Dried fruit is much more common here in than at home. There's a dried fruit aisle at the supermarket. One of my friends bought banana chips one day... we don't have fridges in our rooms, so anything that keeps well on the shelf is good dorm food. I started eating banana chips by the bag. I decided yesterday to give those up, because I found them more addictive than Pringles. Do not buy me banana chips as a coming home gift. Give me a few of yours instead.

I'm really not a candy man. I can't think of any circumstances under which I would purchase candy at home. Here, however, a circumstance has arisen. It involves my next door neighbors, Sterling and Christina, and my unfortunate home life. I don't get a long with my roommate very well. That story is neither particularly simple nor interesting. It's not that big of a deal, but as a result, all else equal, I prefer not to be in my room. As it turned out that Sterling and Christina are two of my best friends here, and they're both very laid back. One day I fell asleep on one of their beds while hanging out. We were all pretty comfortable with that arrangement, so it became a custom. I think I've napped on one of their beds every day this week. We've joked with the director of the program here about moving my bed into their room. Of course, nothing comes for free. They charge me rent: one Kinder Bueno bar a day. Sterling introduced me to the stuff at the beginning of the semester and I'm developing a problem. I swear to God they put crack in that stuff. If you haven't tried it before, split one with a friend... ideally a really good friend of compatible orientation, because under the right lighting conditions I've heard that magic happens (that's hyperbole, not euphemism; sorry for the confusion, Sterling's boyfriend).

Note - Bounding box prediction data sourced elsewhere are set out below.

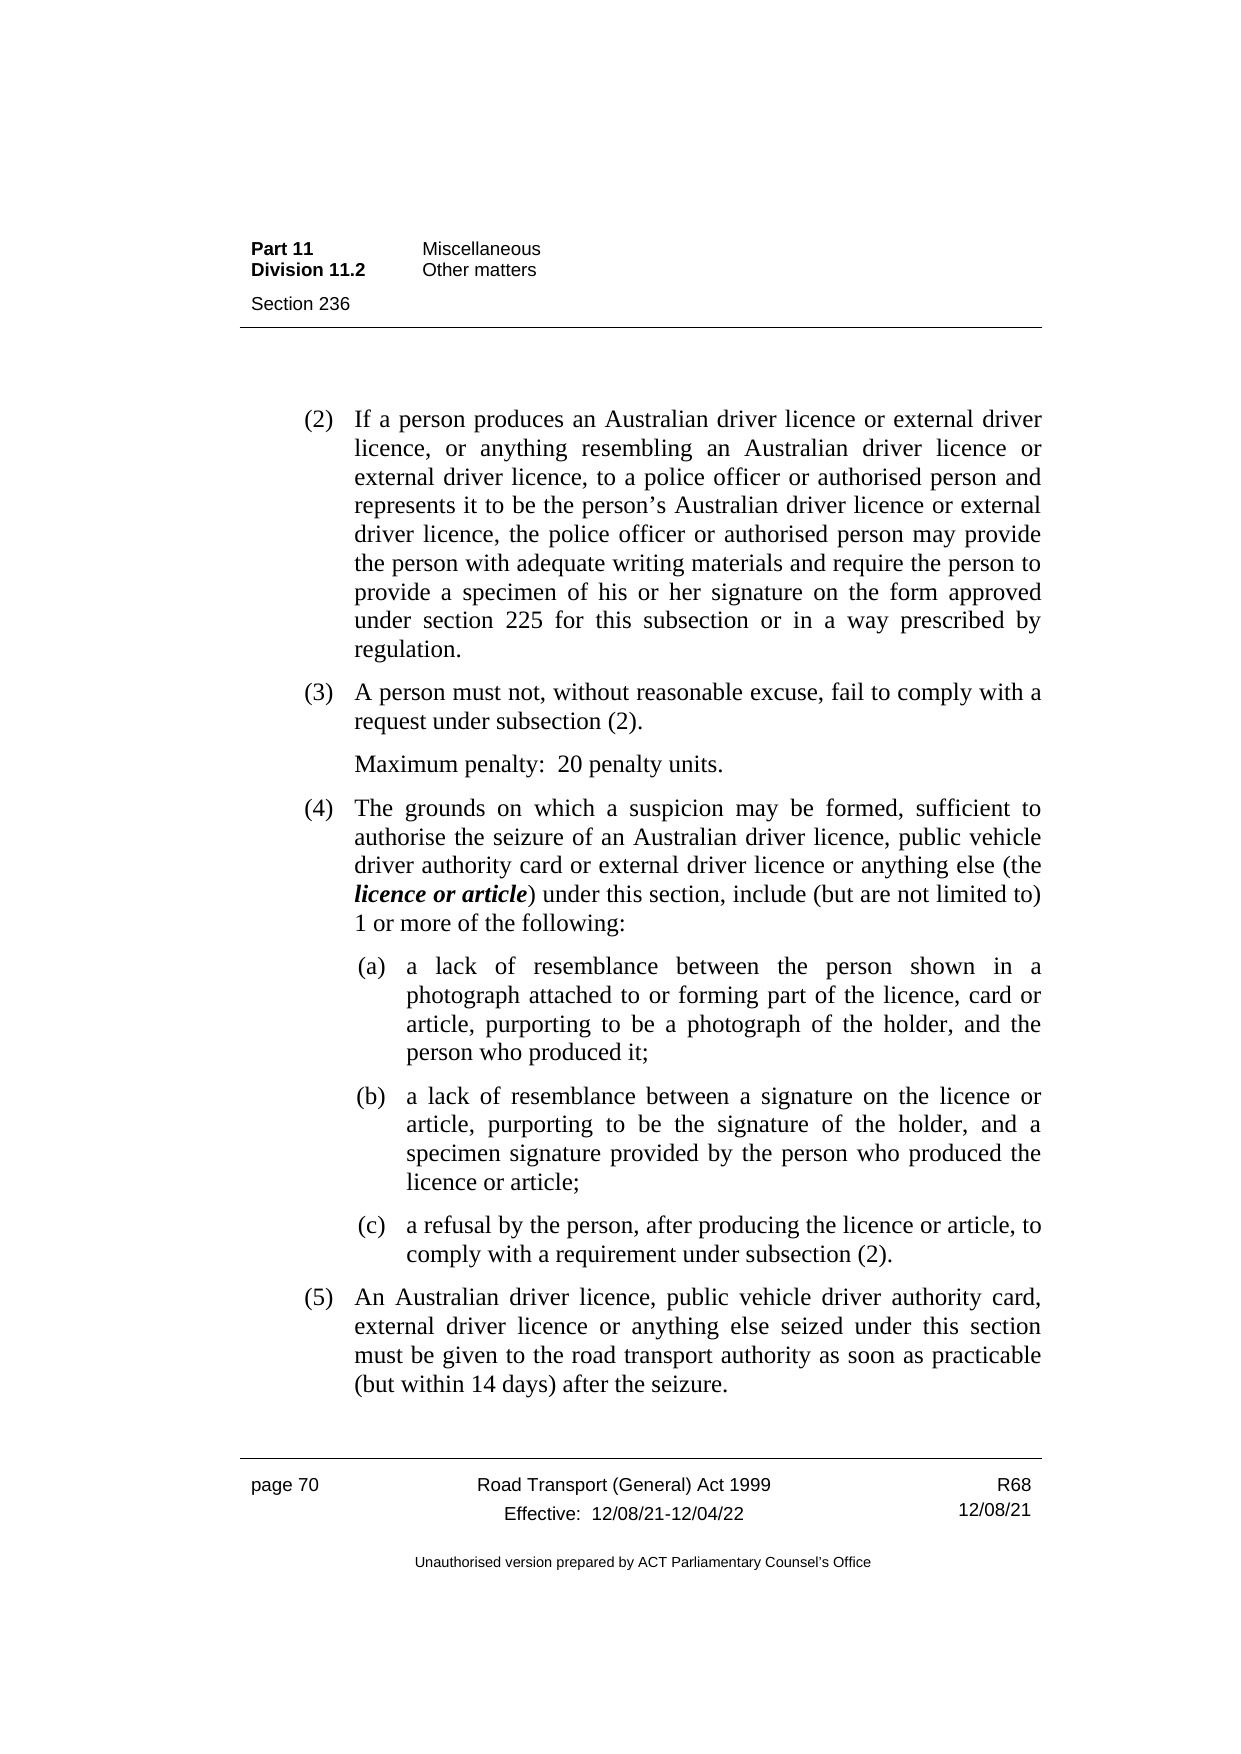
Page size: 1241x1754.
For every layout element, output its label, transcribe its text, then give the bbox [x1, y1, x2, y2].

text (4) The grounds on which a suspicion may be formed, sufficient to authorise the seizure of an Australian driver licence, public vehicle driver authority card or external driver licence or anything else (the licence or article) under this section, include (but are not limited to) 1 or more of the following: [239, 793, 1042, 937]
text Maximum penalty: 20 penalty units. [354, 749, 1042, 778]
text (3) A person must not, without reasonable excuse, fail to comply with a request under subsection (2). [239, 677, 1042, 735]
text (a) a lack of resemblance between the person shown in a photograph attached to or forming part of the licence, card or article, purporting to be a photograph of the holder, and the person who produced it; [239, 951, 1042, 1066]
text (5) An Australian driver licence, public vehicle driver authority card, external driver licence or anything else seized under this section must be given to the road transport authority as soon as practicable (but within 14 days) after the seizure. [239, 1282, 1042, 1397]
text (2) If a person produces an Australian driver licence or external driver licence, or anything resembling an Australian driver licence or external driver licence, to a police officer or authorised person and represents it to be the person’s Australian driver licence or external driver licence, the police officer or authorised person may provide the person with adequate writing materials and require the person to provide a specimen of his or her signature on the form approved under section 225 for this subsection or in a way prescribed by regulation. [239, 404, 1042, 663]
text (b) a lack of resemblance between a signature on the licence or article, purporting to be the signature of the holder, and a specimen signature provided by the person who produced the licence or article; [239, 1081, 1042, 1196]
text (c) a refusal by the person, after producing the licence or article, to comply with a requirement under subsection (2). [239, 1210, 1042, 1268]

Chinese 饺子 (dumplings) and 包子 (steamed buns) are ubiquitous and range in quality from pedantic to outstanding. Obviously, the latter are better. You're probably familiar with these, so I won't spend too much time on this. However, dumplings are much better with vinegar than with soy sauce, and if you come across soup-filled steamed buns (a Shanghai specialty) you must eat them. I went to a Shanghai-ese restaurant with the director and she stuff my friend and I full of all sorts of food. At the time, we were unable to finish the plate of these buns, so we took them home. 15 minutes later, still stuffed, but no longer able to resist temptation, I finished them off. It's possible that I actually have four stomachs (making me comparable to a cow with respect to gastrointestinal complexity), the fourth reserved solely for these buns.

Then there's 拔丝 (basi) fruit. Literally, 拔丝 means "drawing wire". It refers to a manner of making candied fruit. I honestly don't know what they do, but it involves sugar, oil, sections of fruit, and voodoo. The result is a large heap of hot, gleaming, and unbelievably sticky indulgence. The name comes from the fact that when you try to grab a piece, you sugary threads try to keep the pack together. You dip the piece in a bowl of water to cut the threads, and may then discover why I live to eat, and not the other way around. If you wait too long and let the dish cool, there is nothing commonly found on a dinner table that can help you separate the pieces from the plate. My favorite flavor is banana.

I really don't want to go home and eat American food... ugh. Somebody super-size my summer.